Das Genossenschaftswesen stelle so ein Gegengewicht in der Globalisierung da, in der Großorganisationen die Wirtschaft beherrschen. Das Wirtschaftsleben werde immer kartell-ähnlicher und auf Shareholder Value ausgerichtet. Gerade in Aktiengesellschaften sei die Kapitalbindung immer flüchtiger und gleichzeitig anonymer zum Beispiel durch Anlage in Fonds.
In diesem Kontext biete die Wirtschaftsform einer Genossenschaft unter anderem durch eine Einheit in Region, Struktur und Kultur eine Alternative. Sie vereine die strukturelle Bindung des Kunden-Anliegens mit dem des Kapitals.
Unterstützt wurde Kirchhof von Dr. Christoph Pleister, dem Präsidenten des Bundesverbandes der Deutschen Volksbanken und Raiffeisenbanken: "Genossenschaftsbanken begreifen sich ganz bewusst als Gegengewicht zu anonymen globalisierten Wirtschaftsstrukturen."
Gleichzeitig seien sie mit ihrer privaten Rechtsform, ihrem mitglieder- und kundenbezogenen Unternehmensauftrag und ihrem dezentralen Unternehmertum die beste Lösung bei der flächendeckenden Versorgung der Bevölkerung und der mittelständischen Wirtschaft mit Finanz-Dienstleistungen, behauptete Pleister.
Kirchhof und Pleister waren sich einig, dass gerade die heutige Zeit viele Weiterentwicklungsmöglichkeiten für das Genossenschaftswesen biete und damit auch das Marburger Genossenschaftsinstitut weiterhin eine Fülle von Themen zu bearbeiten habe. Natürlich sei der Spagat in der Zusammenarbeit von Wissenschaft und Praxis nicht immer einfach, erinnerte IfG-Direktor Prof. Dr. Volker Beuthien: "Die Wissenschaft strebe geduldig nach Erkenntnissen, die Praxis dagegen fordere ungeduldig Ergebnisse."

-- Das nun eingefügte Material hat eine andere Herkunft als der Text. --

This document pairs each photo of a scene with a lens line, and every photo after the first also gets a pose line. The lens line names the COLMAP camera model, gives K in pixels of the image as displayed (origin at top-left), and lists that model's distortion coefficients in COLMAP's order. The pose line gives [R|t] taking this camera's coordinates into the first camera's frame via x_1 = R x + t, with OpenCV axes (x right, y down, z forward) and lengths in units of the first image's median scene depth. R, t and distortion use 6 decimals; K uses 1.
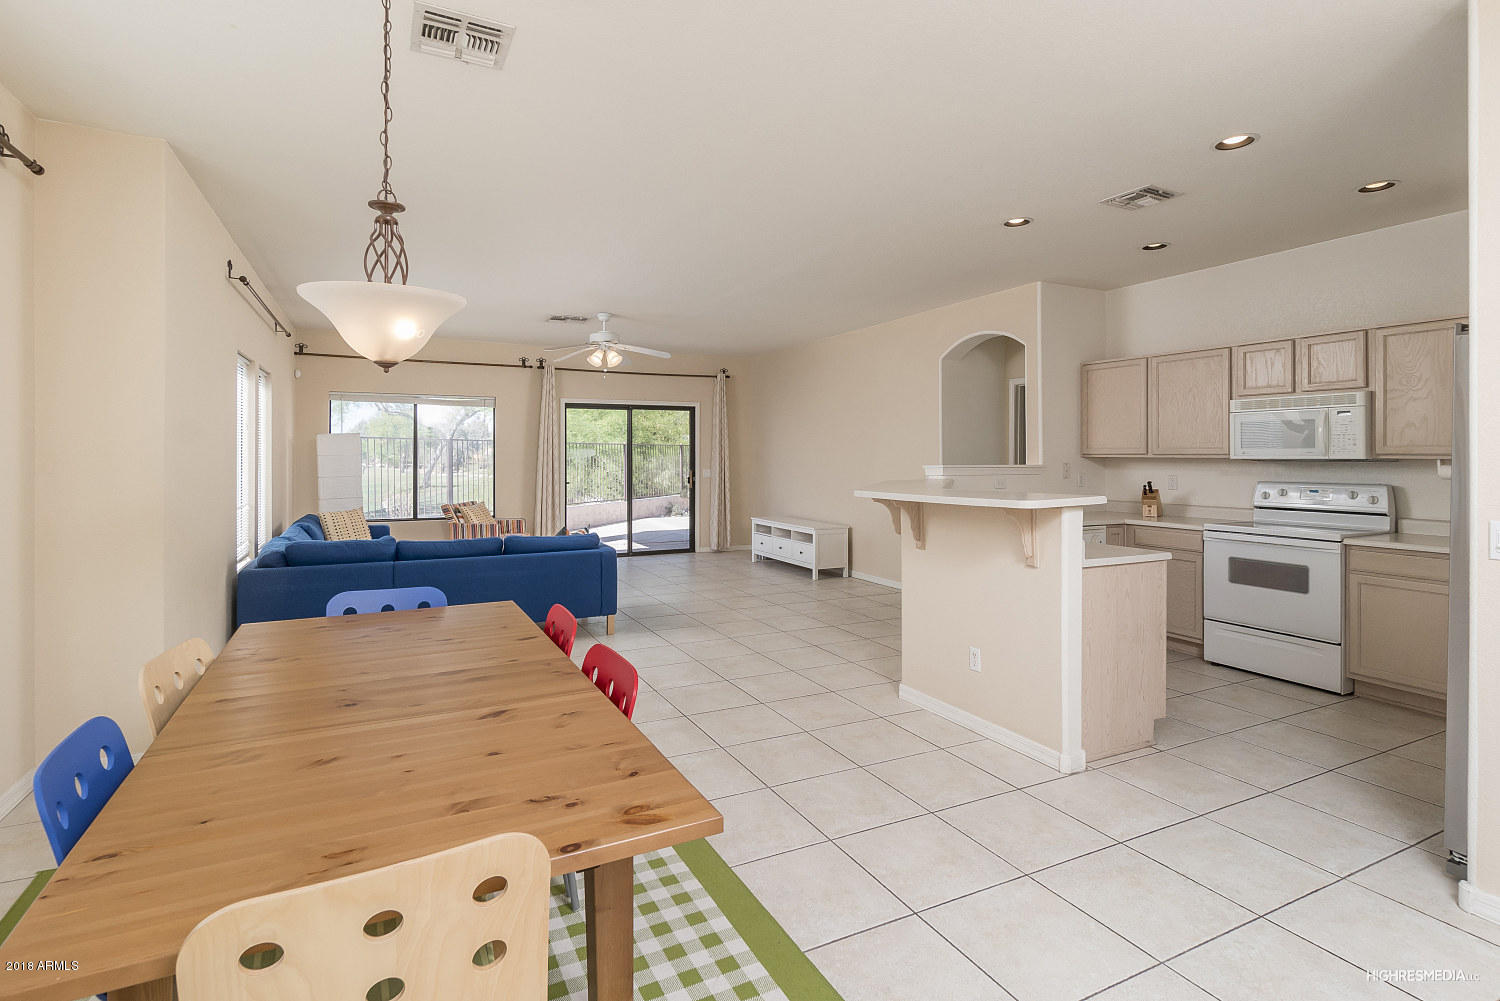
lens RADIAL K [[729.8, 0, 747.2], [0, 729.8, 461.3], [0, 0, 1]] dist [-0.001109, -0.000632]
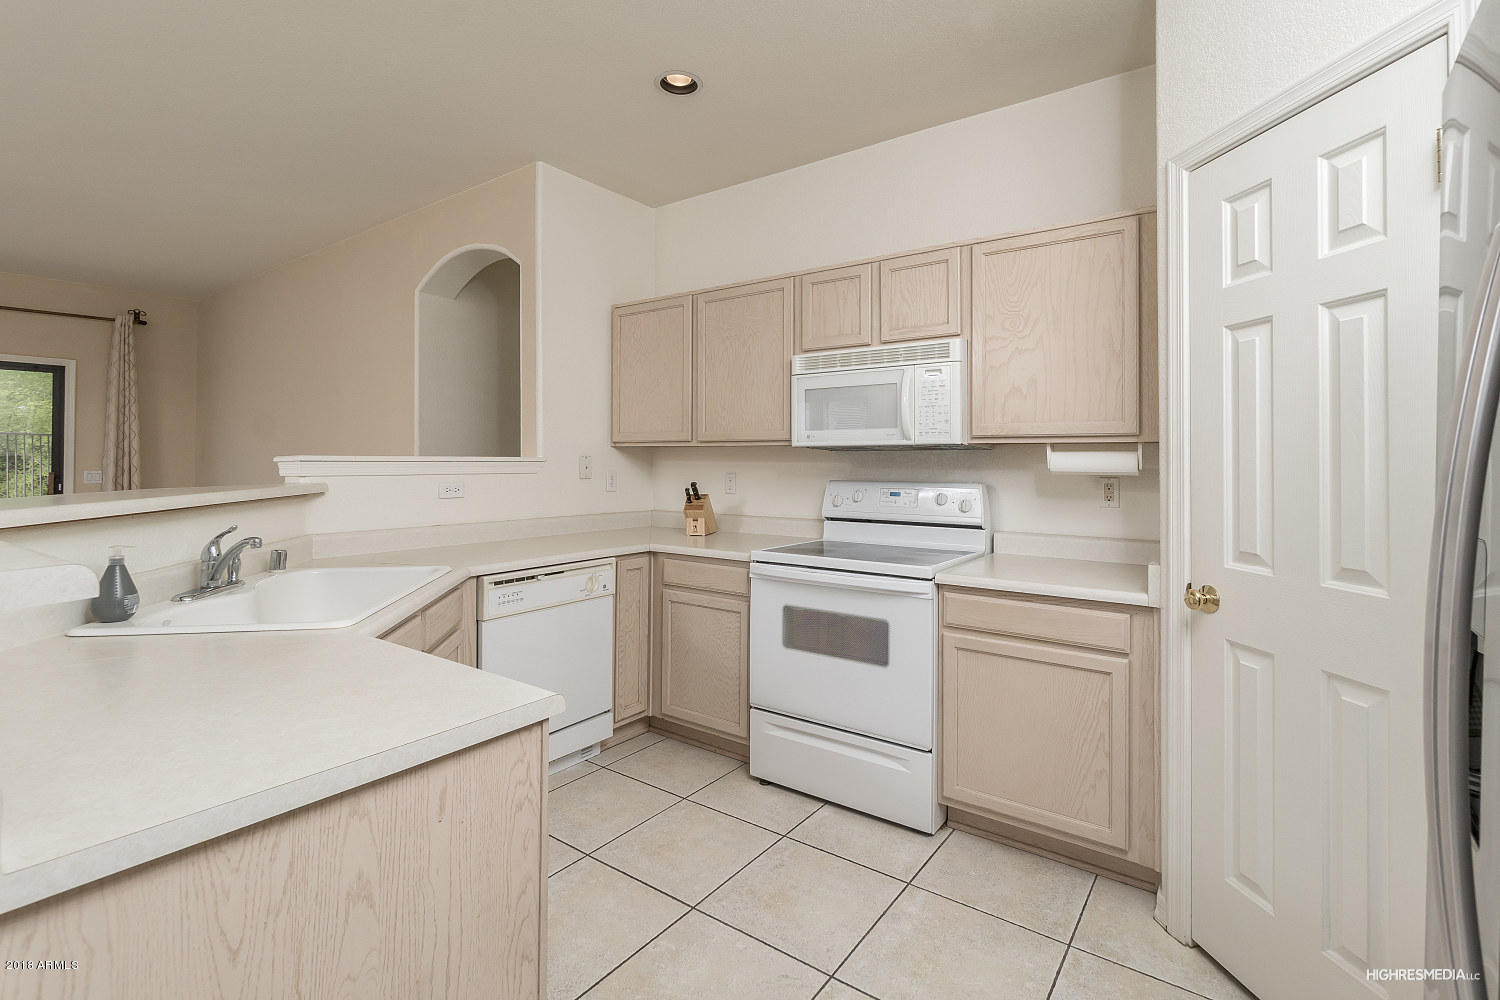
lens RADIAL K [[683.8, 0, 777.6], [0, 683.8, 472.5], [0, 0, 1]] dist [-0.011250, -0.000286]
pose [[0.876053, -0.001978, 0.482210, 0.329568], [-0.001356, 0.999978, 0.006565, 0.014965], [-0.482212, -0.006405, 0.876031, 0.435851]]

Gerade die system-immanente Reflexion an und in der Praxis forderte der Vorstandsvorsitzende der Fördergesellschaft des ifG, Walter Weinkauf. Er sah "Wissenschaft als Vordenkerin der Praxis, die Impulse zur Fortentwicklung der Realität" gibt.
Prof. Dr. Stefan Dierkes kündigte an, dass das ifG einerseits den Kontakt zu seinen Mitgliedern weiter intensivieren werde und andererseits den Gedanken des Genossenschaftswesens wieder stärker in die Lehre hineintragen werde unter anderem durch Lehrbeauftragte aus der Praxis.